Charter schools add options for students stuck in poor...


May 06, 2001

Charter schools add options for students stuck in poor schools

The Sun's article "State offers school choice" (April 25) told readers that even though Baltimore City and Prince George's County school officials had informed parents of children in failing Title I elementary schools they could transfer their child to another school, few did so.

A state assistant superintendent then went on to claim that this is probably the case because "Parents, particularly of younger children, really prefer to have them in their neighborhood school."

That's true. Still, I find it hard to believe parents in failing schools wouldn't transfer a child if they truly understood how awful their current school was and had real neighborhood options.

Yet Maryland seems opposed to providing public school parents with real neighborhood options. Take charter schools, for example. For the third year in a row, a charter school bill failed to make it out of the Maryland General Assembly.

The absence of such a law hurts Maryland children. A progressive state charter school law would give charter schools access to resources that would help underwrite the creation of real neighborhood options for parents without options.

I'm under no illusion that charter schools alone can save Maryland's failing schools.

I do, however, believe charter schools could play a major role in providing all parents with better education options. And this seems more humane than what Maryland is doing to its Title I parents and children -- forcing them to stick with failing schools, then insisting that they like it that way. Is that cruel or what?

Joseph A. Hawkins


The writer is board president of the Jaime Escalante Charter School Inc.

We can do more to make the war on drugs succeed

Pardon the expression, but Jim Williams is right on the money about the National Youth Anti-Drug Media Campaign ("More can be done in war on drugs," Opinion Commentary, May 1).

With so many people throwing up their hands saying "all has failed" in the fight against drugs, we should do all that we can do to support a program that provides clear evidence that something can make a positive difference.

Researchers are proving time and again that drug use is preventable and drug addiction is a treatable disease.

Now is the time to get serious about these facts as we make public policy here in Baltimore and throughout the nation.

Steve Pasierb


City's violence, budget woes prompt thoughts of flight

Another fantastic month for Baltimore. Last weekend nearly surpassed our record for multiple homicides and a two-year-old child was shot by a stray bullet from a corner turf fight ("Violent weekend leaves 6 dead," May 1).

The week before, a couple citizens were carjacked and given a tour of the city (cash machine to cash machine) from the trunk of their vehicle.

We have an overworked and understaffed police department and an overpaid City Council that appears to be paralyzed while the city goes from neglect to despair.

Baltimore has become a very small city with many overwhelming problems. And our mayor wants to raise taxes (would this be a survivors' tax?) and cut services.

I'm going to get my dog Larry a pit bull costume to wear for our evening walks through Mount Vernon.

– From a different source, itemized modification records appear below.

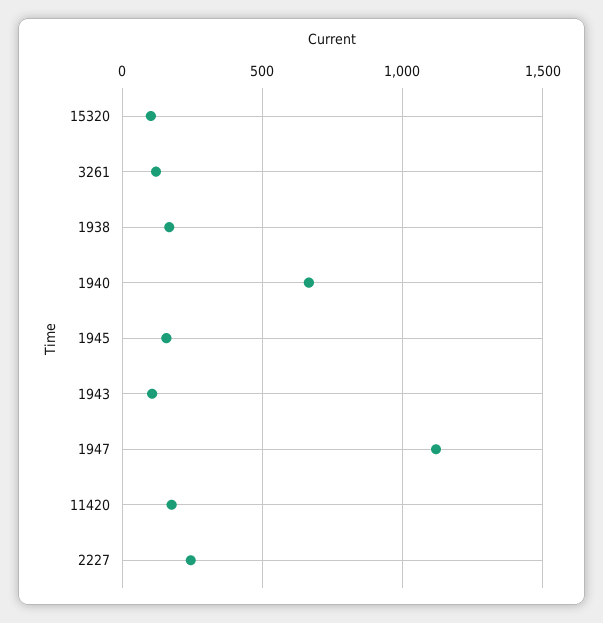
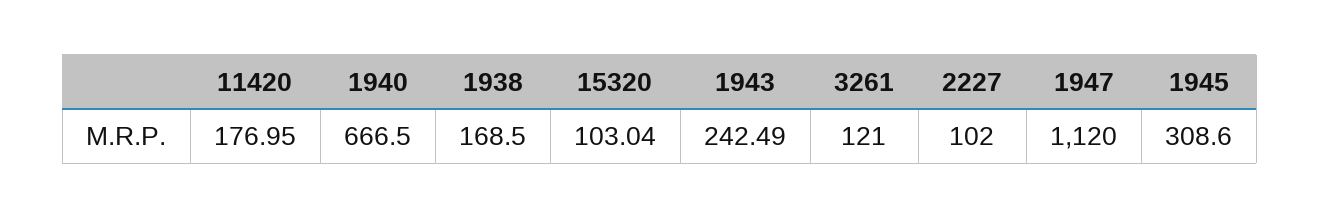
  {
    "15320": 103.04,
    "3261": 121,
    "1938": 168.5,
    "1940": 666.5,
-   "1945": 150,
+   "1945": 308.6,
-   "1943": 100,
+   "1943": 242.49,
    "1947": 1120,
    "11420": 176.95,
-   "2227": 250
+   "2227": 102
  }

After that, my wife and I may be packing our bags.

Don Carstens


Use state lottery revenues to ease city's budget crunch

Since Baltimore residents spend thousands daily on the lottery, a portion of the proceeds should help the city's budget.

The stadiums are built now. But with places such as the Great Blacks in Wax Museum, Maryland Science Center and Fort McHenry, just to name a few, Baltimore is still the heart of the state.

George F. Fitzgerald


In Alabama bombing, Hoover stymied justice for 38 years

The time needed by a Birmingham jury to find a bigoted killer of four young girls in an African-American church guilty was 2 1/2 hours. The time required to bring the case to trial -- 38 years. Why the interminable wait?

The Sun chillingly explains: "The Justice Department concluded 20 years ago that former FBI Director J. Edgar Hoover had blocked prosecution of Klansmen in the bombing" ("Ala. man is guilty in 1963 bombing," May 2).

Soon there will be an opening for a new FBI director. One tiny shred of solace in this morbid matter is that it is too late for Hoover to apply.

Milton Bates


Democrats continue to show scant regard for ethics

Former President Clinton disgraced the presidency and the Oval Office. The Democrats fully supported him.

Now our Democrats refused an invitation to celebrate President Bush's first 100 days ("Changing political tone is toast of 100th day lunch," May 1).

Agree or disagree with Mr. Bush, but the Democrats continue to display their low moral, ethical and political standards. Shame.